5-4 「VS蝙蝠人間」
「天津さん!」
立也の戦線復帰に気づいて、基は蝙蝠人間から離れる。蝙蝠人間は何かに縛られたように動かなくなった。
「寿命が随分縮まったに違いない」
「すみません。でももう平気です。あれ?虎と狼は?」
「あれは幻だ。君が突っ走って突き抜けただろ、覚えてないのか」
全然覚えがない。そういえばそんな気もする。
「あれの本領は幻でこちらを撹乱する術のようだ。まあお陰で私でも時間稼ぎができたが・・・」
「で、どうすれば?」
「・・・・・・少しは労ってほしいところなのだがな。私もそう若くないのだぞ・・・・・・まぁいい」
基は掌を立也に向けて、なにか一言呟いた。すると薄い光の膜が立也を包む。
「これで幻術は効かない。後の答えは君の中にあるはずだ」
「でもあいつ空にいるんですよ?蹴っ飛ばすにしてもどうやって?」
「いや。そもそも死霊に物理攻撃は効かない・・・・・どうだ?」
「ど、どうって言われても・・・」
基の説明は、自作の単語が多いものの大抵理路整然としていた。でも今の基の言葉には脈絡がない。なにがしたいのか全然わからない。
「駄目か。頼む・・・・・・・・・真」
「マコト?」
なんのことか、聞き出そうとしたとき、それ、は答えた。
『わかった、と言え』
「はい?」
『いいから言え』
「わかった。・・・・・・言ったよ?」
「そ、そう言えと?」
基が少し興奮している、短い付き合いだがこんな一面があるのは意外だった。
「私は歩嬢についていよう。では、立也、真。頼む」
蝙蝠人間の拘束が解けたらしい、獲物を見つけた隼のように立也に近づいてくる。立也にはなにをどうすればいいのかわからなかったが、なんだか無性に体が熱くなっていく。
『何も考えるな。感覚をこちらに任せろ』
「どういうこと?」
『何もするな。何も考えるな。少なくとも喋るな』
口を引き結んでじっとする。
『駄目だ。一旦逃げろ』
「はいぃぃ?」
『目玉は付いてるんだろう。見ろ!もうそこだ』
目の前に蝙蝠人間に気づいて、思わず飛びのくが、
『まずい、もっと離れろ』
「えぇ?」
蝙蝠人間が歩を浮かせたときみたいに掌をこちらに向けている、と思ったら、どんどん体が浮き上がる。
「ちょ、術は効かないんじゃ?」
『防げるのは精神干渉だけだ。これは重力干渉のようだな』
「冷静に言ってないでなんとかしてよ!」
『落ち着け。こちらに感覚を委ねてくれ、うまく操作できない』
だから感覚を委ねるって・・・委ねる、委ねる。どんどん高度が上がっていく。落ちたら間違いなく死ぬ高度に達している。思わず先ほどの歩の恐怖を慮る。それを呼び水に歩、零、守のことに思いが及ぶ。映画行くって言ったのに・・・なんかあれ以来ちゃんと話せなくってごめん・・・玉子焼きうまくなってね・・・
『よし、それだ!その感覚!』
声が言った途端体の熱さが消え、立也の意識とは関係なく動き出した。手のひらを蝙蝠人間に向ける。どこからともなく思考が流れ込み、茫漠たるイメージが映っては消え、その内一つの言葉に収斂する。
『よしいける!唱えろ』
声がなにを言ってるかわかる。掌がとても熱い。異形を滅す力がそこに収束しているのを感じる。
『喰らえ、蝙蝠野郎!!!』
「サイコォ・バスタァァーーーー!!」(干渉術『精神破壊』 超干渉 サイコ・バスター)

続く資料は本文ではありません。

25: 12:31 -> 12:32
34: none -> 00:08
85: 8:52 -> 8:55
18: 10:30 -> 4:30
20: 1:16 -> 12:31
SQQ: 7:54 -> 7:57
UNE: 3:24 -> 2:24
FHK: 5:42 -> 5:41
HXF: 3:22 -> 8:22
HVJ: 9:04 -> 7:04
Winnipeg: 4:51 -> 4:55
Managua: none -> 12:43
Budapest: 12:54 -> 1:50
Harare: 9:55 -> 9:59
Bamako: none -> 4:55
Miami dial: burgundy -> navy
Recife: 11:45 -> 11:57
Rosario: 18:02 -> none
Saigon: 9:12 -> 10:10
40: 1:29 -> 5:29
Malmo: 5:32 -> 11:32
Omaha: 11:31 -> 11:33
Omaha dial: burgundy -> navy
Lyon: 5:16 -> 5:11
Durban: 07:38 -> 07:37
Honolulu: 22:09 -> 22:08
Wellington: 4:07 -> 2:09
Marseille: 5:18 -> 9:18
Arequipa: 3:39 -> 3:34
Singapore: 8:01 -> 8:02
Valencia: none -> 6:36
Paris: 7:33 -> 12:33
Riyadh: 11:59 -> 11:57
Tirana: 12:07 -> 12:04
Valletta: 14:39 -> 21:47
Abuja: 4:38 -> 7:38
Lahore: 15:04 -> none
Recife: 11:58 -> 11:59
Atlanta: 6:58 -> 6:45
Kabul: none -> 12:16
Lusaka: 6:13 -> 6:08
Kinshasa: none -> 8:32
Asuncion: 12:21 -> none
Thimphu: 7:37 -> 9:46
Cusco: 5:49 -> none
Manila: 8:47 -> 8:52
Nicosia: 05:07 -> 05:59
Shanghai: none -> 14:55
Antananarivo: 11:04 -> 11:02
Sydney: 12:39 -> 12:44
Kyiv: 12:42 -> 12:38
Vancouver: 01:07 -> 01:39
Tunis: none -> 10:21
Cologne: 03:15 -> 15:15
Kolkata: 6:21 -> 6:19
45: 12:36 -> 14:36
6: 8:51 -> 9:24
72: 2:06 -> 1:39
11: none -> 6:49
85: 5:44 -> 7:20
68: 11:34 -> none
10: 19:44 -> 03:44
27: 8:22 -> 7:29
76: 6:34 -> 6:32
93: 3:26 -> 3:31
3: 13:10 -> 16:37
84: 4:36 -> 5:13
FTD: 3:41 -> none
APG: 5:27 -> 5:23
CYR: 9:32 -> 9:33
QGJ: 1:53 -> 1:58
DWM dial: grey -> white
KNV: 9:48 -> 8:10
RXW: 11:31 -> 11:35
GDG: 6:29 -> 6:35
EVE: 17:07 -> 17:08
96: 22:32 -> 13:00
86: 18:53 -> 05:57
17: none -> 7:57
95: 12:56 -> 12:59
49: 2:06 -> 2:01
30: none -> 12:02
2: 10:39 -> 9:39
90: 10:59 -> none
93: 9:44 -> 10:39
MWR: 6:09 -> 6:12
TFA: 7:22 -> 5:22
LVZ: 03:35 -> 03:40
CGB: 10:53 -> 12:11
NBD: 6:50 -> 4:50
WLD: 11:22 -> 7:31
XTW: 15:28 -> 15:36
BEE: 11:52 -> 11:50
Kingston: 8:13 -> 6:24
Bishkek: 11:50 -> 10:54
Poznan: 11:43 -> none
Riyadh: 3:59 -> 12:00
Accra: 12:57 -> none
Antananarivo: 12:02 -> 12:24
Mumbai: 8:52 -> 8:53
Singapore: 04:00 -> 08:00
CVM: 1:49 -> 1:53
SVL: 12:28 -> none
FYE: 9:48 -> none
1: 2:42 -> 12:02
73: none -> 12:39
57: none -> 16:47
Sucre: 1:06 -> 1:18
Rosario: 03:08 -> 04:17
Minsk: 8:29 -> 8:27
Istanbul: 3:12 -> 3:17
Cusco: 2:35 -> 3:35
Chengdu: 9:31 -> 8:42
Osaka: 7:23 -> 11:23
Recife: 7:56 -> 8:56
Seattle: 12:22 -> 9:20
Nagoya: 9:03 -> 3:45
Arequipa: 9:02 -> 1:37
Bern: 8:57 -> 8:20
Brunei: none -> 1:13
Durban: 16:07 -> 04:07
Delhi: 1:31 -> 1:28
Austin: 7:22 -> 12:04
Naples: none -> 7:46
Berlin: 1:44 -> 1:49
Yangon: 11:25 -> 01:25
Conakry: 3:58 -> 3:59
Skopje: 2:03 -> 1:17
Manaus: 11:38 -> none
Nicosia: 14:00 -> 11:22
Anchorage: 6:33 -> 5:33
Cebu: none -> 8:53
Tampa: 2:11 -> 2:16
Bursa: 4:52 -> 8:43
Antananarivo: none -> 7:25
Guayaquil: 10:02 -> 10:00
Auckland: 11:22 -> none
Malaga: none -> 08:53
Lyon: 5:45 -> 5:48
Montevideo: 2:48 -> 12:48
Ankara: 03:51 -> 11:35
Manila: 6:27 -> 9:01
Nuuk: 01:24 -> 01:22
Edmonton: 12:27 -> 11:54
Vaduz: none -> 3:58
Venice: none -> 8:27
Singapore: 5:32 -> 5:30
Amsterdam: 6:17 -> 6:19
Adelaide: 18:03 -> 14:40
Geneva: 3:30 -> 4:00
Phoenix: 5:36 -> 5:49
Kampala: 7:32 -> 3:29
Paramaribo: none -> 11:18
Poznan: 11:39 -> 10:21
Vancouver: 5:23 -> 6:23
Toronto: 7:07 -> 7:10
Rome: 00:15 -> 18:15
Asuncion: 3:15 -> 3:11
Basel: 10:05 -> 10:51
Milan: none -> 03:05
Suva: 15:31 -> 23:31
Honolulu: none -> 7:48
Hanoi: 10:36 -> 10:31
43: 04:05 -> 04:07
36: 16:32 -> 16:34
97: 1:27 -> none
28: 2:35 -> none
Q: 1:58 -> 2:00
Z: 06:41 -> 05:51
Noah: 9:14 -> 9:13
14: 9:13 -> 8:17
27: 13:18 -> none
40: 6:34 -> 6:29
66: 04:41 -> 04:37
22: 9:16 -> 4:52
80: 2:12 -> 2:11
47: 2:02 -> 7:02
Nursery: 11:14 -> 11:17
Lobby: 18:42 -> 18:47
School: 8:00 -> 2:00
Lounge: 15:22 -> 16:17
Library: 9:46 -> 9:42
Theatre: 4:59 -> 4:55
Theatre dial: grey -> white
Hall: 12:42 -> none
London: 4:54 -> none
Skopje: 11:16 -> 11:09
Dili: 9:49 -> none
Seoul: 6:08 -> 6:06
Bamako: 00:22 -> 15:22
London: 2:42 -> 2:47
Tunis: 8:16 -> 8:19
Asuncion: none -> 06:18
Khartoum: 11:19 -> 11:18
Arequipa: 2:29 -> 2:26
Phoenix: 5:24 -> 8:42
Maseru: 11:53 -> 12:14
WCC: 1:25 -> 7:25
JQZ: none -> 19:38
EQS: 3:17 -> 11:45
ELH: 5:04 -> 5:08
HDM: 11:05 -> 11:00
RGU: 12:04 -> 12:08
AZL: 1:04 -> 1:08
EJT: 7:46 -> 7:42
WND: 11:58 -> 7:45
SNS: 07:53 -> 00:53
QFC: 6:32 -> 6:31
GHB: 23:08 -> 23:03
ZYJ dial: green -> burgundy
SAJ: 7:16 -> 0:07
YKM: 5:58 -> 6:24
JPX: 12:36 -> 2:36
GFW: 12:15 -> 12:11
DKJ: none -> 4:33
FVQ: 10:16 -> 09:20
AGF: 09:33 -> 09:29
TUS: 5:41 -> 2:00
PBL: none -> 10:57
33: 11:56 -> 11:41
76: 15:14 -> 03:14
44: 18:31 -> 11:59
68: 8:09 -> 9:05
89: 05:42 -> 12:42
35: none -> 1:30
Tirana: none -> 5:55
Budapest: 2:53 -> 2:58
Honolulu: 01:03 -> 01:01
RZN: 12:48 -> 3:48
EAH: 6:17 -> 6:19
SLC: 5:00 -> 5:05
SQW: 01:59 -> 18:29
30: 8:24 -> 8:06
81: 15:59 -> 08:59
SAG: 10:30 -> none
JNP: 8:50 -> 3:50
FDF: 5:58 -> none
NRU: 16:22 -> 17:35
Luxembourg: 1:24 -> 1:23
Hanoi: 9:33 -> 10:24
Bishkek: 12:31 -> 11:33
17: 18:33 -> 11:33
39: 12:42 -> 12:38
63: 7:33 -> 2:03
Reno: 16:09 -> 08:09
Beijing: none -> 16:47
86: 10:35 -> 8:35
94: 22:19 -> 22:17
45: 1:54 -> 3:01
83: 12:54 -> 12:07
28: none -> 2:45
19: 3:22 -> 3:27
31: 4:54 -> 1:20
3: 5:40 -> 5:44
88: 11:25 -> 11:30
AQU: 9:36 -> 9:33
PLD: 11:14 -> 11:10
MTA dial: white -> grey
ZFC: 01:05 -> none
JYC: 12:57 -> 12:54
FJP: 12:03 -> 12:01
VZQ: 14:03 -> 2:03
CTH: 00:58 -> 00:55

瞬間手のひらに衝撃、代わりに青白い閃光が放たれ、蝙蝠人間に命中した。閃光に当たるや蝙蝠人間の体は砂みたいになって、ちりぢりになる。次の瞬間にはもう跡形もなくなっていた。
『よし!』
「やった!」
ガッツポーズの立也を少し離れて基が見守る。
「あれが、超干渉・・・・・・」
これで一安心、と思う間もなく、立也の体は重力に従って落下を始めた。まずい、この高さはまずい。
「ねぇ、ちょっと!なんとかしてぇ!」
『肉体のことは基本ノータッチだ』
「えっ、ちょっ、えっ」とか言ってるうちに、地面がぐんぐん近づいて、その距離はすぐに0になった。